PF retira da rede arquivos com mensagens privadas de ex-assessor de Moraes

Mensagens de Tagliaferro sobre Moraes foram excluídas de pasta de acesso público
Por Renan Ramalho e Aline Rechmann
A Polícia Federal retirou de uma pasta pública na internet arquivos que continham mensagens de WhatsApp do perito Eduardo Tagliaferro, ex-assessor do ministro Alexandre de Moraes, com sua mulher e seu advogado. O material, que continha conversas íntimas entre o casal e protegidas por lei com o advogado ficou disponível por quase duas semanas para acesso público.
Esses arquivos compõem anexos do inquérito aberto no Supremo Tribunal Federal (STF), sob relatoria de Moraes, para investigar Tagliaferro por suposto cometimento do crime de violação de sigilo funcional, em razão do vazamento de mensagens mais antigas, publicadas na Folha de S.Paulo, em agosto do ano passado, com a equipe do ministro — os diálogos revelaram como ele encomendava relatórios, junto ao Tribunal Superior Eleitoral (TSE), para suspender perfis e remover postagens nas redes sociais.

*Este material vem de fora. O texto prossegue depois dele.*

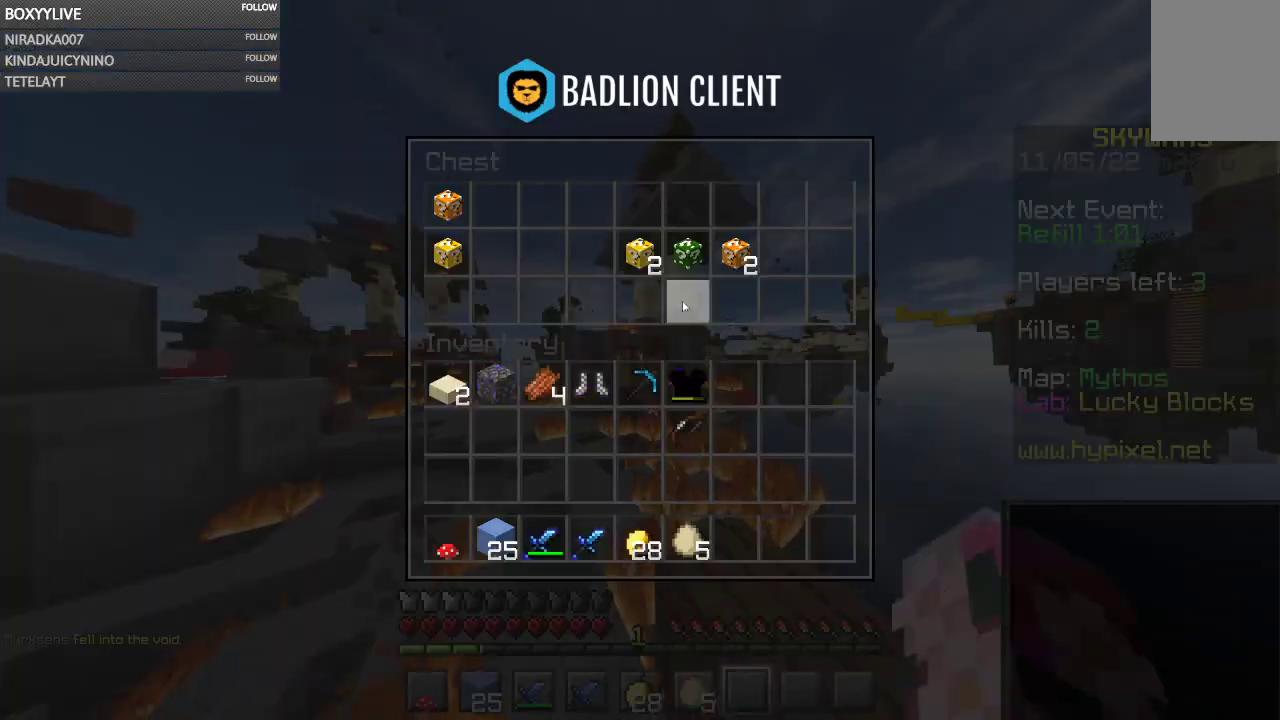
{"keys": [], "mouse": [], "events": []}
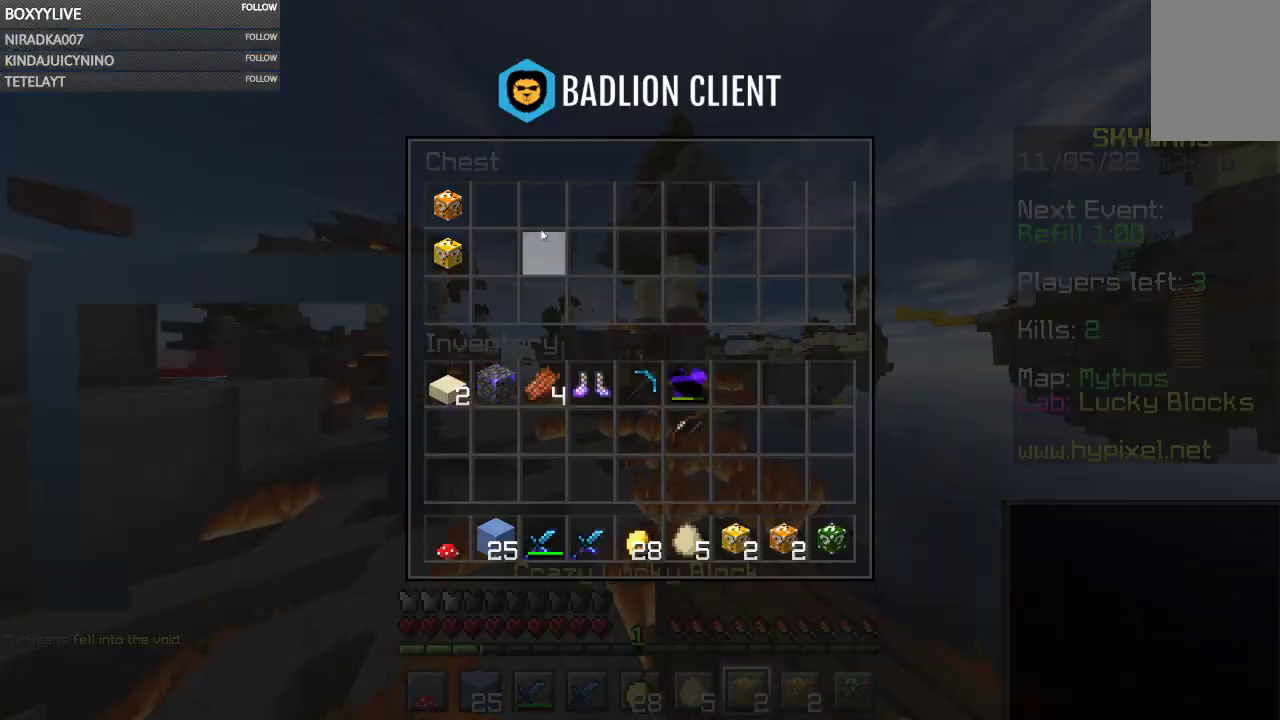
{"keys": [], "mouse": [], "events": []}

As mensagens de Tagliaferro com a mulher e o advogado, ocorridas ao longo de 2024, foram capturadas pela PF para investigar se ele foi o responsável pelo vazamento à imprensa das mensagens com a equipe de Moraes. Os arquivos foram disponibilizados numa pasta aberta na rede no último dia 1.º de abril, com link e endereço na internet informado dentro de um relatório com a análise do material.
Nesta quarta-feira (16), após a publicação, na Gazeta do Povo, de mensagens enviadas à sua mulher, em que Tagliaferro expressou temor de ser preso, por ordem de Moraes, ou até morto, caso contasse o que sabia sobre o trabalho que realizava, os arquivos com a íntegra das conversas estavam retirados da pasta pública na internet.


Na última sexta-feira (11), a reportagem questionou, por meio da assessoria de imprensa da PF, o delegado que conduz o inquérito e o agente da PF que elaborou o relatório que dá acesso ao material. Não houve resposta. Nesta quarta, a reportagem voltou a questionar a PF sobre a retirada dos arquivos, mas não recebeu esclarecimentos até a publicação desta reportagem — o espaço permanece aberto.
A extração dos dados do celular de Tagliaferro e sua mulher foi autorizada por Moraes em novembro do ano passado, numa decisão de quebra de sigilo telemático. A pedido da PF, ele também permitiu a devassa nas conversas com a defesa, que por lei também são sigilosas; no pedido, o delegado do caso, Thiago Peixe, afirmou que o advogado poderia estar envolvido em atos supostamente ilícitos, mas no final da investigação não apontou qualquer indício de ilegalidade.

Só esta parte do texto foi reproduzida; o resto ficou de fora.